More than half the world’s cassava, a high-energy root crop, is grown in sub-Saharan Africa, where it is often the cheapest source of calories for poor people, said Clair Hershey, programme leader at the Colombia-based International Centre for Tropical Agriculture (CIAT).
“More than 200 million people rely on cassava as a basic food crop,” he said during a lecture at the UN’s Food and
Agriculture Organisation (FAO) this week.
A native of South America, cassava was first introduced to sub-Saharan Africa by Portuguese traders in the 17th century, and is one of the key sources of carbohydrates in the region.
It is estimated that more than 30% of the calories consumed by sub-Saharan Africans come from the crop, which can be boiled and eaten or used in soups and stews, research group CGIAR says.
But despite a rapid increase in yields across Asia, Africa’s production is not rising fast enough for a rapidly growingpopulation.

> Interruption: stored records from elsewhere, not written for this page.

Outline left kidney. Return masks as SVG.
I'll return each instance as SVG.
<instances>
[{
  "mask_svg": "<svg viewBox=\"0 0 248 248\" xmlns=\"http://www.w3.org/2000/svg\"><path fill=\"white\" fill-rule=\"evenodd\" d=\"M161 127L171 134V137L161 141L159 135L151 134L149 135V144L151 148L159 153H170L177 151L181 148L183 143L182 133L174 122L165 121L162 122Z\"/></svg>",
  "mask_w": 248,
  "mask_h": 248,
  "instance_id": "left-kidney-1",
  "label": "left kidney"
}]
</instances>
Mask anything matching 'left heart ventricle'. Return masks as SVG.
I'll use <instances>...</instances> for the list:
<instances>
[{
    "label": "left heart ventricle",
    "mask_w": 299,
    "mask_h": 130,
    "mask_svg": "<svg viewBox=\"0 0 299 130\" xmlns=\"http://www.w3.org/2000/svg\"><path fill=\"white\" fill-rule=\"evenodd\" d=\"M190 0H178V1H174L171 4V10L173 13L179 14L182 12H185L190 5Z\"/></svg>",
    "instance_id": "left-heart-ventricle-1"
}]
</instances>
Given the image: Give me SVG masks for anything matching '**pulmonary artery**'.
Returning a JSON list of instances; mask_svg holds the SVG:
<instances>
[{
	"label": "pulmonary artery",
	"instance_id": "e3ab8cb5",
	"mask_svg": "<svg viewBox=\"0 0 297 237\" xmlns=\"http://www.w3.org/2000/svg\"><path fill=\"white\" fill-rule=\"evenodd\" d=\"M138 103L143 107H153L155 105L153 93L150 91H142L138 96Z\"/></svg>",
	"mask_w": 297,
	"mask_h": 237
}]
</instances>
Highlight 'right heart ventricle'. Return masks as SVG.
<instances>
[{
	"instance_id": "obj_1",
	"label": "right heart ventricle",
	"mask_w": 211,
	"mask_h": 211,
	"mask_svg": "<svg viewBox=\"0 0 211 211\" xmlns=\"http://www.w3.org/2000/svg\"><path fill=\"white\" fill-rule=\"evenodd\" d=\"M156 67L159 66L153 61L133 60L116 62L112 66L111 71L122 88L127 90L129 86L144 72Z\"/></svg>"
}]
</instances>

Africa’s population is projected to rise to between 3,5 billion and 5,1 billion by 2100 from about one billion now, the United Nations and population experts said in September.
Farms in Asia, particularly Thailand, where cassava is often produced for animal feed or industrial uses, yield 21 tonnes per hectare, compared to less than 13 in Africa, Hershey said.
Poor planning and a lack of investment in research partly explain why yields have not risen in Africa as much as Asia, he said.
But as the planet warms, making droughts more likely and impacting yields of key crops like corn and beans, researchers should pay more attention to cassava, he said.
The crop is naturally “climate smart” Hershey said, and can grow on land with poor quality soil.
“(It) doesn’t seem to suffer from a few degrees of change in the climate” unlike other crops, he said.
Scientists from CIAT and other groups released a study in 2012 showing that cassava was expected to grow better by 2030 in nearly all parts of sub-Saharan Africa if the region sees temperature increases of between 1,2 and two degrees Celsius and accompanying shifts in rainfall patterns.